» **REQUEST**
Using the ownership excerpt below, decide whether each numbered statement agrees with it. Answer yes or no for each, and quote the words from the excerpt that settle it.
1. The stock ownership target for the president is three times base salary.
2. The target for non-management directors is two times their annual cash compensation as directors.
3. Directors and executive officers are encouraged to reach their targets within the first three years of service.

» **SOURCE TEXT**
○ ○ ○ ○

Ownership by Our Directors and Executive Officers
 
Our Board of Directors has adopted stock ownership targets for our directors and executive officers to further align their interests with our stockholders. The target for non-management directors is a level of stock ownership that is five times their annual cash compensation as directors. The level of stock ownership for executive officers varies by position and their stock ownership targets are as follows:  five times base salary for our chief executive officer; three times base salary for our president; and two times base salary for other executive officers of ProAssurance. Directors and executive officers are encouraged to achieve these levels within the first five years of service.
The following table sets forth, as of March 31, 2009, information regarding the ownership of Common Stock by:
· our executive officers named in the "Summary Compensation Table" under Executive Compensation which we refer to as the Named Executive Officers;
· our directors; and
· all of our directors and officers as a group.

Stockholders
Amount and Nature of Beneficial Ownership (1)
Percent
of Class
 
Directors
 
   
Victor T. Adamo, Esq., CPCU (2) (3)
98,134
*
Lucian F. Bloodworth (3)
6.973
*
Robert E. Flowers, M.D. (3)
30,999
*
William J. Listwan, M.D.(3)
9,615
*
John J. McMahon, Jr. (3)
7,701
*
Drayton Nabers, Jr.
4,329
*
W. Stancil Starnes(2)
129,426
*
John P. North (3)
7,084
*
Ann F. Putallaz (3)
15,756
*
William H. Woodhams, M.D. (3)

○ ○ ○ ○

» **EXTRACTED ENTRIES**
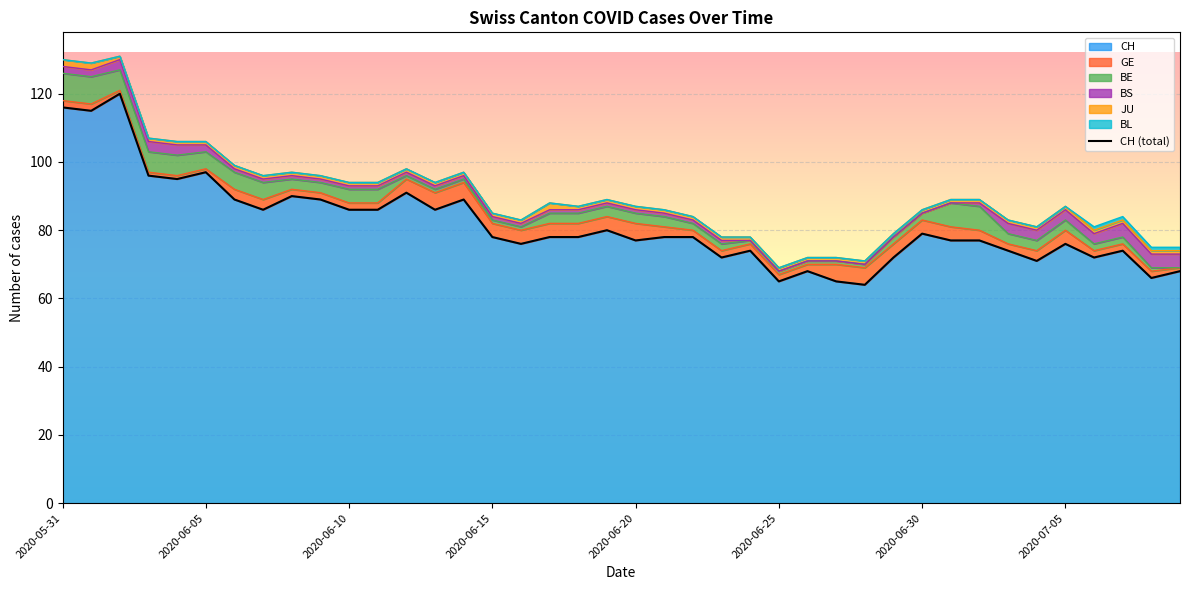

Where is the data nearest to the value 92?

12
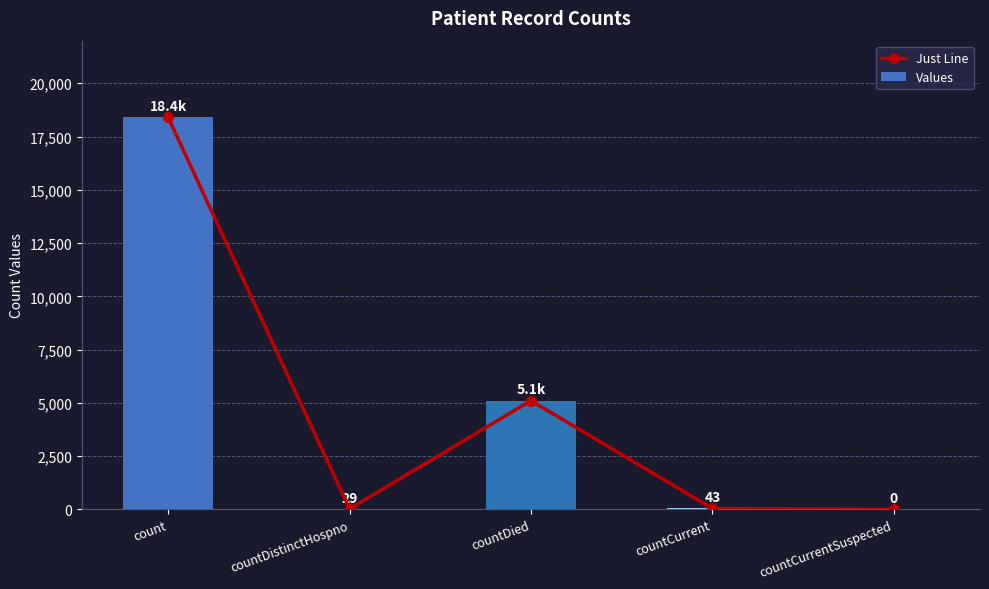

What is the label of the 5th bar from the left?

countCurrentSuspected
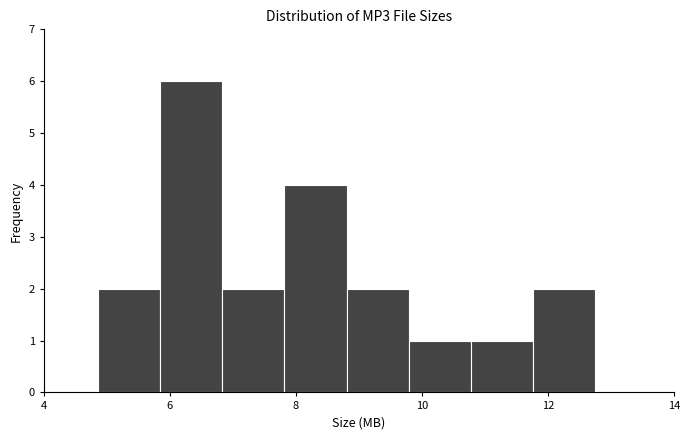

Reading left to right, transcribe this chart: for each bar, give the range it covers on the x-axis and its height. Neither the bar edges nor the heights are printed on the chart, so give them approximately, as read against the axes.

4.8 to 5.8: 2
5.8 to 6.8: 6
6.8 to 7.8: 2
7.8 to 8.8: 4
8.8 to 9.8: 2
9.8 to 10.8: 1
10.8 to 11.8: 1
11.8 to 12.8: 2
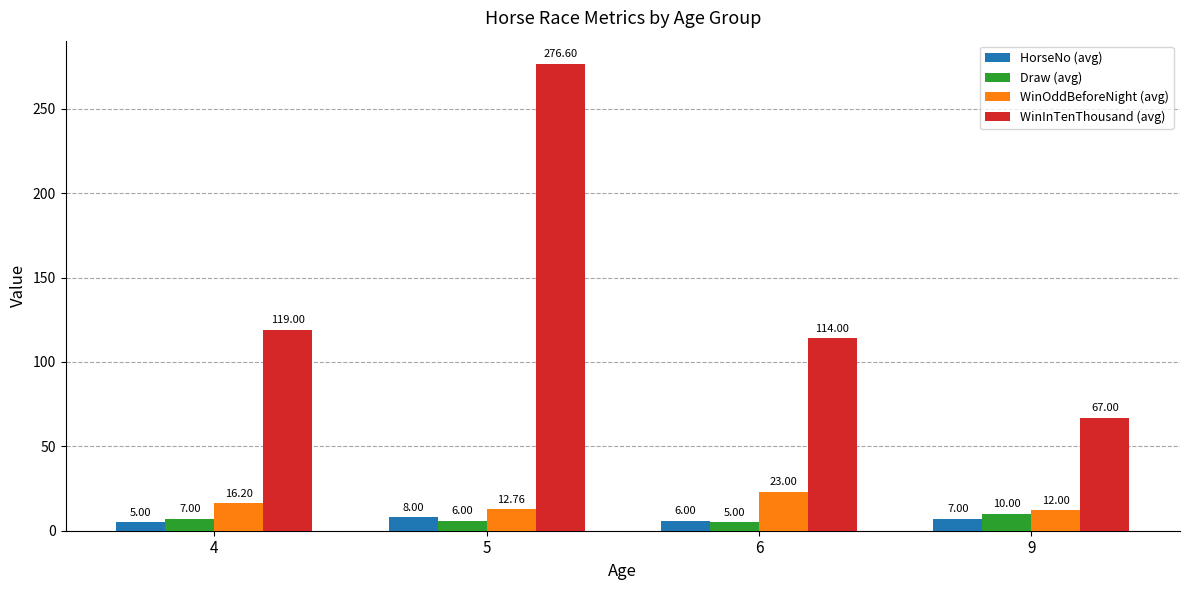

Which series has the largest total across all categories?

WinInTenThousand (avg)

○ ○ ○ ○

» **ANSWER SECTION**
1. Yes: "three times base salary for our president"
2. No: "The target for non-management directors is a level of stock ownership that is five times their annual cash compensation as directors."
3. No: "Directors and executive officers are encouraged to achieve these levels within the first five years of service."